El hombre aprendió a hacer fuego hace al menos 400.000 años –

Mucho antes de que naciera el mito de Prometeo, según el cual el héroe mítico dio fuego al hombre, los neandertales que vivían en la zona de Gran Bretaña ya sabían utilizar el pedernal.

Un estudio publicado en la revista Nature remonta la primera evidencia del uso controlado del fuego a hace 415.000 años, un punto de inflexión en la evolución humana que se produjo antes de lo que se pensaba. Hasta ahora, las primeras pruebas procedían de un asentamiento neandertal en el norte de Francia que data de hace 50.000 años.

La relación del hombre con el fuego, sin embargo, tiene sus raíces en tiempos mucho más antiguos: hallazgos en África e Israel indican que, hace ya un millón de años, nuestro antepasado el hombre se puso de pie Incendios utilizados provocados por causas naturales como rayos. Quizás trajeron brasas consigo, pero no pudieron volver a encenderlas cuando salieron.

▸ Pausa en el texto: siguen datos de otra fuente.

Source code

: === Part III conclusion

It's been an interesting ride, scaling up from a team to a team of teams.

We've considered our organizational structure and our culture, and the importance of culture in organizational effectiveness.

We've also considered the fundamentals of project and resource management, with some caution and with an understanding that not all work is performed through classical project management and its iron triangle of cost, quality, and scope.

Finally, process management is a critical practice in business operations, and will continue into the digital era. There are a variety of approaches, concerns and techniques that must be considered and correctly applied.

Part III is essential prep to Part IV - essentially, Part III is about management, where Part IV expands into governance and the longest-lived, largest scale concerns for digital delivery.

No está claro si el un hombre sabio Supo controlar el fuego cuando apareció en África hace 300.000 años. Aunque tardó en aprender el camino, no pudo evitar imitar a los neandertales cuando los encontró por primera vez en Europa hace unos 50.000 años.

El nuevo estudio se refiere a un horno de ladrillos de arcilla encontrado en las afueras del pueblo de Barnham en Suffolk, Inglaterra. Los investigadores encontraron herramientas de arcilla y piedra que habían estado expuestas a altas temperaturas. Pero el hallazgo más importante se refiere a dos trozos de pirita de hierro (en la foto), una roca que produce chispas cuando se frota y se usa como cerilla.

Este mineral en particular está ausente en la región, lo que lleva a la conclusión de que los neandertales lo importaron para este uso particular. Los investigadores pasaron cuatro años realizando pruebas para asegurarse de que los hallazgos no fueran rastros de un incendio natural. Los métodos geoquímicos han proporcionado evidencia de combustión repetida con temperaturas superiores a 700 grados Celsius.

La producción de fuego a voluntad supuso una gran revolución tecnológica en la historia de la humanidad. Las llamas mantuvieron alejados a los depredadores y proporcionaron un calor suave que permitió a nuestros antepasados expandirse a climas más fríos. También les permitieron cocinar alimentos y destruir parásitos de la carne y algunos venenos vegetales. Los alimentos cocinados también son más fáciles de digerir y, por lo tanto, proporcionan más energía, lo que se cree que ayudó (o fue necesario) para la evolución de nuestros grandes cerebros, hambrientos de energía.

Los investigadores señalan que la cocina también jugó un papel importante en el nacimiento de las grandes sociedades humanas. Parte integral de la vida humana, el hogar ha brillado y parpadeado durante cientos de miles de años en el centro de la vida social.